I find it quite bizarre to argue that the evolution of millions of species of plants and animals, each of which has different and valuable skills which give them the greatest chance at survival using the least amount of evolutionary capital, was completely random.  Evolutionary capital the degree of variation from the previous species.  It takes energy and effort to move the mean of a set of data, and the farther you move that mean, the more energy it takes.  In animals, the mean is the current gene pool and each species must adapt by changing its gene pool in order to survive and thrive.  The genes of various animals might try different alterations to add genetic features to their offspring and see what gives them a better chance of survival.  Any genetic alteration must be present in a significant number of the offspring in order to take effect and change an animal population.  Therefore, the genetic alteration that is the smallest change from the parent's genes and gives the children the greatest chance of survival gives you the most bang for your buck and is most likely to occur.  This is random in the sense that it occurs through trial and error.  But it cannot really be RANDOM.  
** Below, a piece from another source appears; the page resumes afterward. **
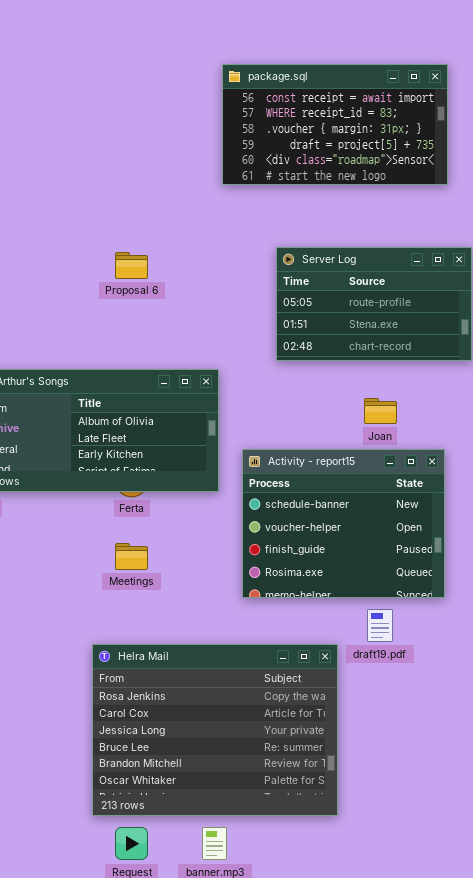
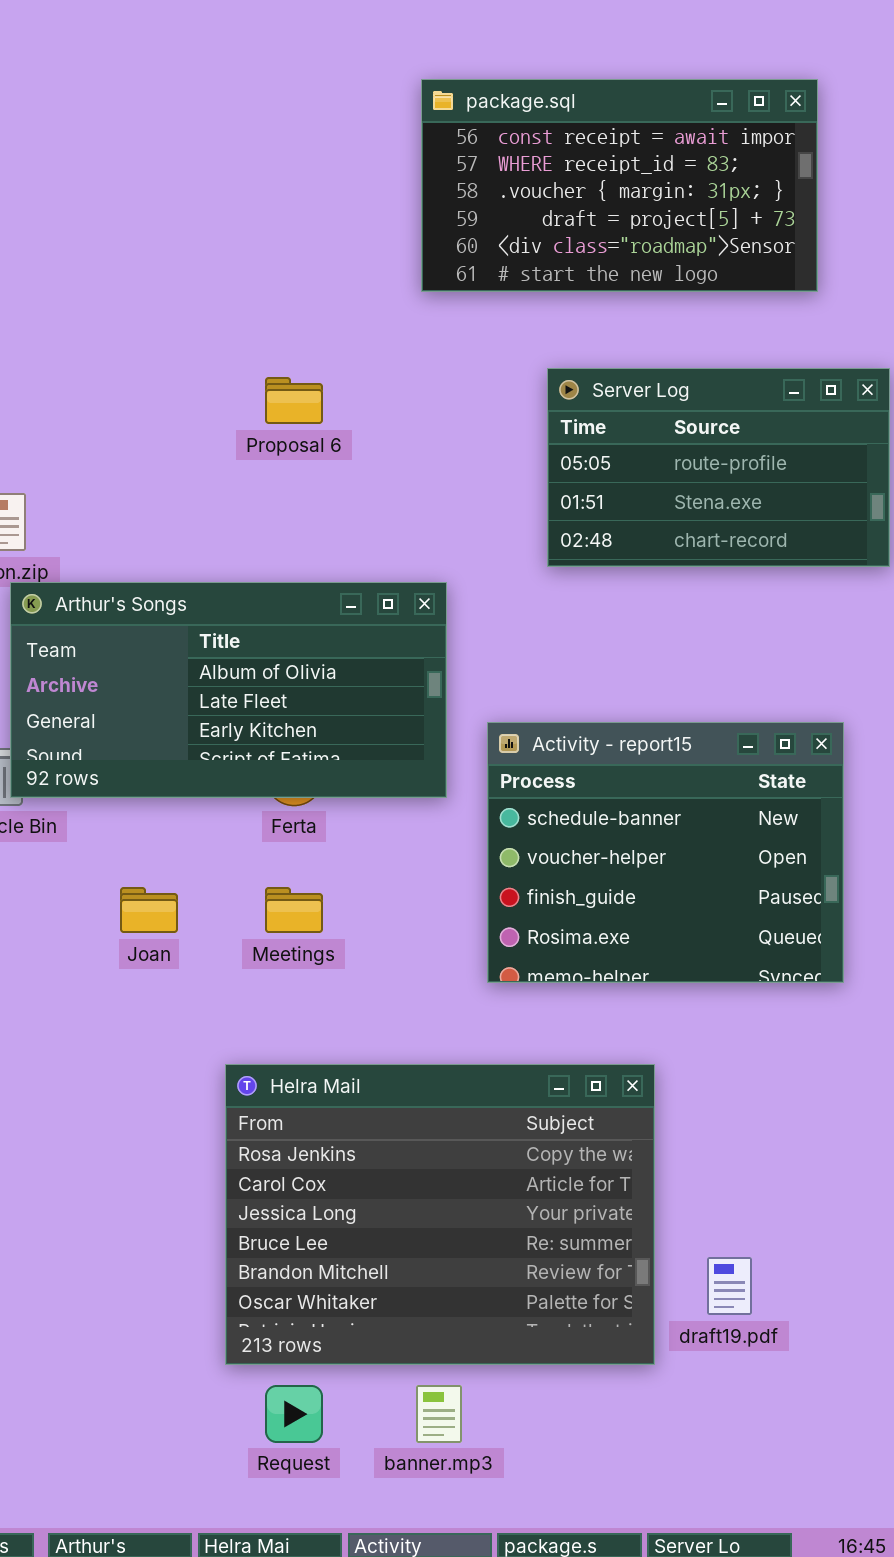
package.sql: [222,64,448,185] -> [421,79,818,292], moved
Joan: [364,398,397,424] -> [120,887,178,933], moved
draft19.pdf: [367,609,393,642] -> [707,1257,752,1315], moved

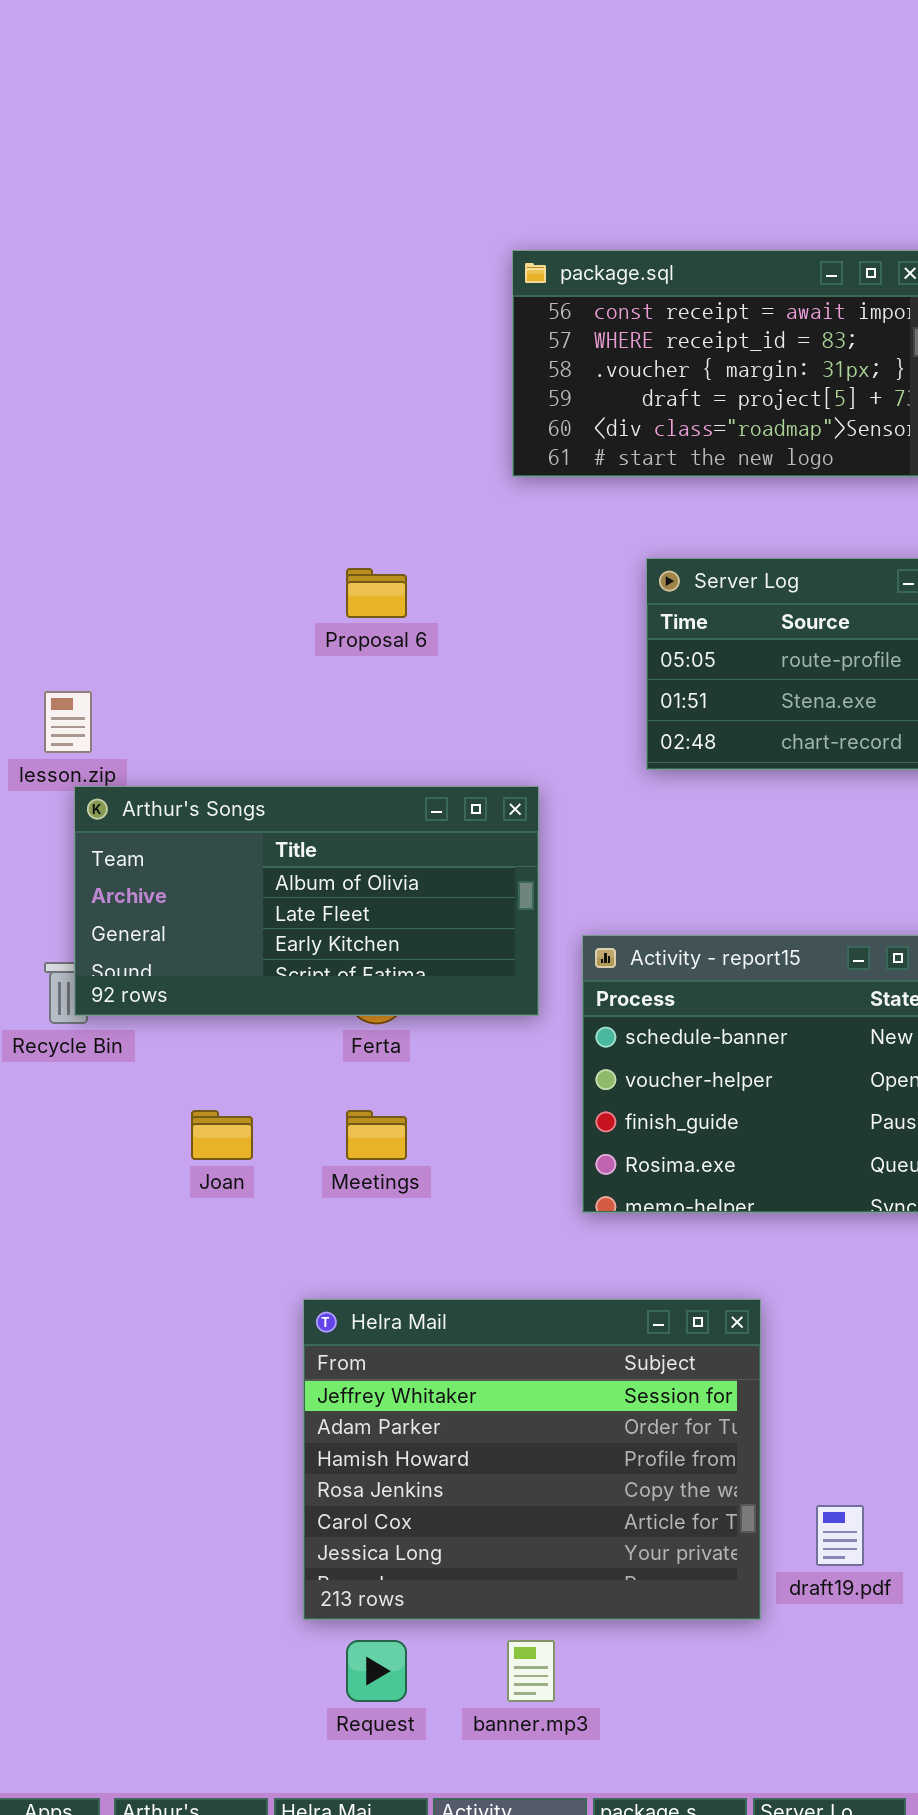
Helra Mail: [225,1064,655,1365] -> [303,1299,761,1620], scrolled up 3 rows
I admit I am no expert on genetics; however I know there are a staggering number of combinations of genes and alleles that make up the DNA of an animal.  From what I understand, it is similar to a long computer program, and gene has a different function and impact on the physical body.  A random alteration of such a complex process would rarely be beneficial to the body as the whole.  It would be quite lucky to randomly change a gene and get a positive result.  But that is what many people believe occurs in evolution, because randomness is the null hypothesis.  We are not advanced enough scientifically to find the pattern; therefore we cannot prove it exists; therefore, statistically it does not exist.  This is a flaw in statistics.  On top of this first alleged randomness - the random gene alteration - is a second bit of randomness which is the randomness of life and survival of the species.  So out of billions of potential gene variations, you randomly find one that is beneficial to the species.  Say you have a fish and an (allegedly) random gene variation of a bigger dorsal fin allows it to swim 2% faster than its brothers.  How much does swimming 2% faster increase the fish's chance of survival?  The fast fish might be eaten by surprise, or catch a disease, or get caught in a net.  Whether the more theoretically fit fish survives is itself a product of chance.  (Again, it is not random, as the fast fish is more likely to survive than its brothers).  Combine these two layers of chance - the chance of having a good gene mutation, and the chance of such good gene mutation surviving.  If both of those layers of adaptation were truly random, evolution would be extremely inefficient.  But it is not.  Yet we must presume randomness because it is the null hypothesis and we cannot prove anything else.

I did not mean to go into such detail about evolution.  There are more practical aspects of the bias of null hypotheses.  An egregious one is the null hypothesis that the markets are efficient.  In order to prove the markets are inefficient, you must prove there is a strategy that exists to consistently beat the markets.  The null hypothesis is that each strategy does not beat the markets. The problem is once a strategy is known and studied, the market adapts to become more efficient and incorporate that strategy into its pricing of companies.  So the market is smart but not perfect and not efficient.  But the null hypothesis is they are efficient, and people fall for that.

Plenty of clever sports statisticians fall victim to the bias of the null hypothesis when they confidently proclaim that there is no such thing as choking under pressure in sports, there is no such thing as a clutch performer, and there are no hot or cold streaks.  For each of these tests, the null hypothesis is that the phenomenon does not exist, and that all variation in performance is a random deviation from each player's mean skill level.  But people are not robots, and the null hypotheses are wrong.